В Токио их поджидала на летном поле череда машин, готовые сопроводить к месту, где происходило мероприятие. В Токио Кан была в последний раз пять лет назад, когда в попытках избежать скандала, раздутого прессой о ее внебрачной беременности, она прилетела в Японию. В следствии застряла тут до самых родов. За прошедшее время многое изменилось, но в Сохи не водилось никого интереса разглядывать улицы и пестрящие вывески столицы. В ней в целом вся жизнь угасла, стоило у нее отобрать сына.
Из – за настроена такого нерадушного, она также не восхитилась чайным домом, выдвинутым веками назад и сохранившим античные данные архитектуры. Блеклые глаза даже не взглянули на обширный сад, переполненный высветившимися кустами и деревьями. В ней трепета не было, стоя перед дверьми, где через тонкие стенки доносилось щебет толпы. Йен возвышался за ее тонким станом, пока двое японок в униформе раздвинули двери.
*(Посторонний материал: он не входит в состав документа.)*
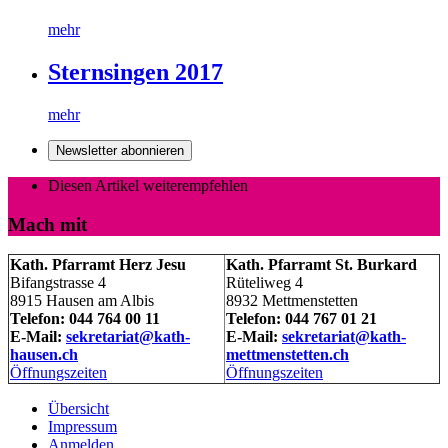
mehr
Sternsingen 2017
mehr
Newsletter abonnieren
Diesen Artikel weiterempfehlen
Mach mit
Kath. Pfarramt Herz Jesu
Kath. Pfarramt St. Burkard
Bifangstrasse 4
Rüteliweg 4
8915 Hausen am Albis
8932 Mettmenstetten
Telefon: 044 764 00 11
Telefon: 044 767 01 21
E-Mail:
sekretariat@kath-
E-Mail:
sekretariat@kath-
hausen.ch
mettmenstetten.ch
Öffnungszeiten
Öffnungszeiten
Übersicht
Impressum
Anmelden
Весь зал гостей застыл, как одно большое существо перед смертельным броском. Взгляд каждого был направлен на ее, и у каждого он был другой. Восхищенный, встревоженный, перепуганный, влюбленный и обиженный – все реагировали на приход Кан своеобразно. Но среди этой огромной толпы не нашелся один, кто был бы равнодушен.
Сохи переступила порог, не смущаясь под чужими пристальными взорами вошла. Шаги Йена тяжелые сотрясали молчание напряженное, Сохи было совсем неслышно.
Чонгук аккуратно отложив бокал, не открывая глаза пошел к ней навстречу. Резко все заговорили, наконец удостоверившись, что она его спутница. На слова окружающих Кан не прислушивалась. Даже если захотела внять из них смысл, то не смогла бы – все говорили на японском.
Встав рядом, бережно обхватив тонкую талию рукой, он заговорил на своем родном языке. Люди, отложив обсуждения затихли, прислушиваясь. Чон, как и было обещано им, объявлял Кан своей женой. Сохи стояла абсолютно с отращённым видом, смиренно принимая участь свою. Окружающие в ее обреченности сыскали божественную красоту, спасительное умиротворение, так слепо поверив безукоризненной внешности девушки, и не догадываясь хоть отдаленно насколько та разбита внутри. Равнодушие ее было сочтено за благородное простодушие, глаза лишенные блеска за напутствующий опыту покой и смирение. Если бы эти несчастно обманутые люди узрели в ее теле погибающую душу, то не стали бы подходить с поздравлениями. Тут была уместна минута молчанья, а не искренние благословения.